### [Task to complete]
Could you output each line of the data that follows exactly?

------ Input data

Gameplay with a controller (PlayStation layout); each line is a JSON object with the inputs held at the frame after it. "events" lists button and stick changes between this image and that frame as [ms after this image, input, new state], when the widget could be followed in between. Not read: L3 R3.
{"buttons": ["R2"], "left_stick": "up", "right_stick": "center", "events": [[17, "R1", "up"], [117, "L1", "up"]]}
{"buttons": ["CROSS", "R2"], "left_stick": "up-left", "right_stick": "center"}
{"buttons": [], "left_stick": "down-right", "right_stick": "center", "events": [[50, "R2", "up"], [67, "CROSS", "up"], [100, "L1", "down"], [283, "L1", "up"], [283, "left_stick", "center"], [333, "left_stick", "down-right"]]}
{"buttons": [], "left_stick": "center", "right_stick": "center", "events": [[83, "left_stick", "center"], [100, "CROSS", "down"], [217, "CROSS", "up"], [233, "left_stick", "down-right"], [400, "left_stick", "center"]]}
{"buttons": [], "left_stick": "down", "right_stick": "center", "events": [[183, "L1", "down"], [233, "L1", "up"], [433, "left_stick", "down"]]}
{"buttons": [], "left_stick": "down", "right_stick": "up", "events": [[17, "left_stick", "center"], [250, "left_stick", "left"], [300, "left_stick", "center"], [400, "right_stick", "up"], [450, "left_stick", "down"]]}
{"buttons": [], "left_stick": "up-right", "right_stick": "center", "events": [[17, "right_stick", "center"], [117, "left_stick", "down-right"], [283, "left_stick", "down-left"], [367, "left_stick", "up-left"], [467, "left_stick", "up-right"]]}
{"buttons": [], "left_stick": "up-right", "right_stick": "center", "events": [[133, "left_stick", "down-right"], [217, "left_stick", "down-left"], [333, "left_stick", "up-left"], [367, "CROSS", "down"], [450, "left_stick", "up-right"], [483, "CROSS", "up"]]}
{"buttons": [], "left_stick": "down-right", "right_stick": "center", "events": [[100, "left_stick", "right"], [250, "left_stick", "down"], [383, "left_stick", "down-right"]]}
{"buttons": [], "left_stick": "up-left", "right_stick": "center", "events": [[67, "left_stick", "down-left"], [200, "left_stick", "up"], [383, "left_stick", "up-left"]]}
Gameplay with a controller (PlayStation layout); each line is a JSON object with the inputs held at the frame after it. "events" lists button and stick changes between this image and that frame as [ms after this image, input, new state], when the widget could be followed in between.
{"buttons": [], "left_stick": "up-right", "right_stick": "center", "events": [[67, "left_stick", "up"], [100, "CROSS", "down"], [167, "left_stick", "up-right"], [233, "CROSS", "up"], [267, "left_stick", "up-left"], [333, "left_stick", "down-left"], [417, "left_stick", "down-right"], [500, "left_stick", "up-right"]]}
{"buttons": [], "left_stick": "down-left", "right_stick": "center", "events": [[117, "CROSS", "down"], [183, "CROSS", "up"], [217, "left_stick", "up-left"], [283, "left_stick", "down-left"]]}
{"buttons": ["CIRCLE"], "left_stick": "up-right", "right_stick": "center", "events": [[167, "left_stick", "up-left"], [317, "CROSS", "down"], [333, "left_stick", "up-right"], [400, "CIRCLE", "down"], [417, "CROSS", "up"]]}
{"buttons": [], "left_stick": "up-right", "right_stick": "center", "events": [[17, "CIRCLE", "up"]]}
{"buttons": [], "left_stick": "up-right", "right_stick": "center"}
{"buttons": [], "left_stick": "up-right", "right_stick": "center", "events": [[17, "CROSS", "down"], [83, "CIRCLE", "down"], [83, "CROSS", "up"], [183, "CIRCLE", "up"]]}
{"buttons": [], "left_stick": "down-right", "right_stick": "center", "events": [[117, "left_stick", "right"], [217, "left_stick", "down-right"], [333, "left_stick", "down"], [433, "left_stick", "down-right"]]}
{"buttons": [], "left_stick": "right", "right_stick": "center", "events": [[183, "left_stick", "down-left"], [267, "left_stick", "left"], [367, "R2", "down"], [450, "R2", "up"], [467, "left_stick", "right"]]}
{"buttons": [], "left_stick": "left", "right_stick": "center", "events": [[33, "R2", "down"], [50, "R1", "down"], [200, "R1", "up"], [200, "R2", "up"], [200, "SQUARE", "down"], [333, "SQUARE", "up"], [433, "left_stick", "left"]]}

------------

### [Your response]
Gameplay with a controller (PlayStation layout); each line is a JSON object with the inputs held at the frame after it. "events" lists button and stick changes between this image and that frame as [ms after this image, input, new state], when the widget could be followed in between. Not read: L3 R3.
{"buttons": ["R2"], "left_stick": "up", "right_stick": "center", "events": [[17, "R1", "up"], [117, "L1", "up"]]}
{"buttons": ["CROSS", "R2"], "left_stick": "up-left", "right_stick": "center"}
{"buttons": [], "left_stick": "down-right", "right_stick": "center", "events": [[50, "R2", "up"], [67, "CROSS", "up"], [100, "L1", "down"], [283, "L1", "up"], [283, "left_stick", "center"], [333, "left_stick", "down-right"]]}
{"buttons": [], "left_stick": "center", "right_stick": "center", "events": [[83, "left_stick", "center"], [100, "CROSS", "down"], [217, "CROSS", "up"], [233, "left_stick", "down-right"], [400, "left_stick", "center"]]}
{"buttons": [], "left_stick": "down", "right_stick": "center", "events": [[183, "L1", "down"], [233, "L1", "up"], [433, "left_stick", "down"]]}
{"buttons": [], "left_stick": "down", "right_stick": "up", "events": [[17, "left_stick", "center"], [250, "left_stick", "left"], [300, "left_stick", "center"], [400, "right_stick", "up"], [450, "left_stick", "down"]]}
{"buttons": [], "left_stick": "up-right", "right_stick": "center", "events": [[17, "right_stick", "center"], [117, "left_stick", "down-right"], [283, "left_stick", "down-left"], [367, "left_stick", "up-left"], [467, "left_stick", "up-right"]]}
{"buttons": [], "left_stick": "up-right", "right_stick": "center", "events": [[133, "left_stick", "down-right"], [217, "left_stick", "down-left"], [333, "left_stick", "up-left"], [367, "CROSS", "down"], [450, "left_stick", "up-right"], [483, "CROSS", "up"]]}
{"buttons": [], "left_stick": "down-right", "right_stick": "center", "events": [[100, "left_stick", "right"], [250, "left_stick", "down"], [383, "left_stick", "down-right"]]}
{"buttons": [], "left_stick": "up-left", "right_stick": "center", "events": [[67, "left_stick", "down-left"], [200, "left_stick", "up"], [383, "left_stick", "up-left"]]}
Gameplay with a controller (PlayStation layout); each line is a JSON object with the inputs held at the frame after it. "events" lists button and stick changes between this image and that frame as [ms after this image, input, new state], when the widget could be followed in between.
{"buttons": [], "left_stick": "up-right", "right_stick": "center", "events": [[67, "left_stick", "up"], [100, "CROSS", "down"], [167, "left_stick", "up-right"], [233, "CROSS", "up"], [267, "left_stick", "up-left"], [333, "left_stick", "down-left"], [417, "left_stick", "down-right"], [500, "left_stick", "up-right"]]}
{"buttons": [], "left_stick": "down-left", "right_stick": "center", "events": [[117, "CROSS", "down"], [183, "CROSS", "up"], [217, "left_stick", "up-left"], [283, "left_stick", "down-left"]]}
{"buttons": ["CIRCLE"], "left_stick": "up-right", "right_stick": "center", "events": [[167, "left_stick", "up-left"], [317, "CROSS", "down"], [333, "left_stick", "up-right"], [400, "CIRCLE", "down"], [417, "CROSS", "up"]]}
{"buttons": [], "left_stick": "up-right", "right_stick": "center", "events": [[17, "CIRCLE", "up"]]}
{"buttons": [], "left_stick": "up-right", "right_stick": "center"}
{"buttons": [], "left_stick": "up-right", "right_stick": "center", "events": [[17, "CROSS", "down"], [83, "CIRCLE", "down"], [83, "CROSS", "up"], [183, "CIRCLE", "up"]]}
{"buttons": [], "left_stick": "down-right", "right_stick": "center", "events": [[117, "left_stick", "right"], [217, "left_stick", "down-right"], [333, "left_stick", "down"], [433, "left_stick", "down-right"]]}
{"buttons": [], "left_stick": "right", "right_stick": "center", "events": [[183, "left_stick", "down-left"], [267, "left_stick", "left"], [367, "R2", "down"], [450, "R2", "up"], [467, "left_stick", "right"]]}
{"buttons": [], "left_stick": "left", "right_stick": "center", "events": [[33, "R2", "down"], [50, "R1", "down"], [200, "R1", "up"], [200, "R2", "up"], [200, "SQUARE", "down"], [333, "SQUARE", "up"], [433, "left_stick", "left"]]}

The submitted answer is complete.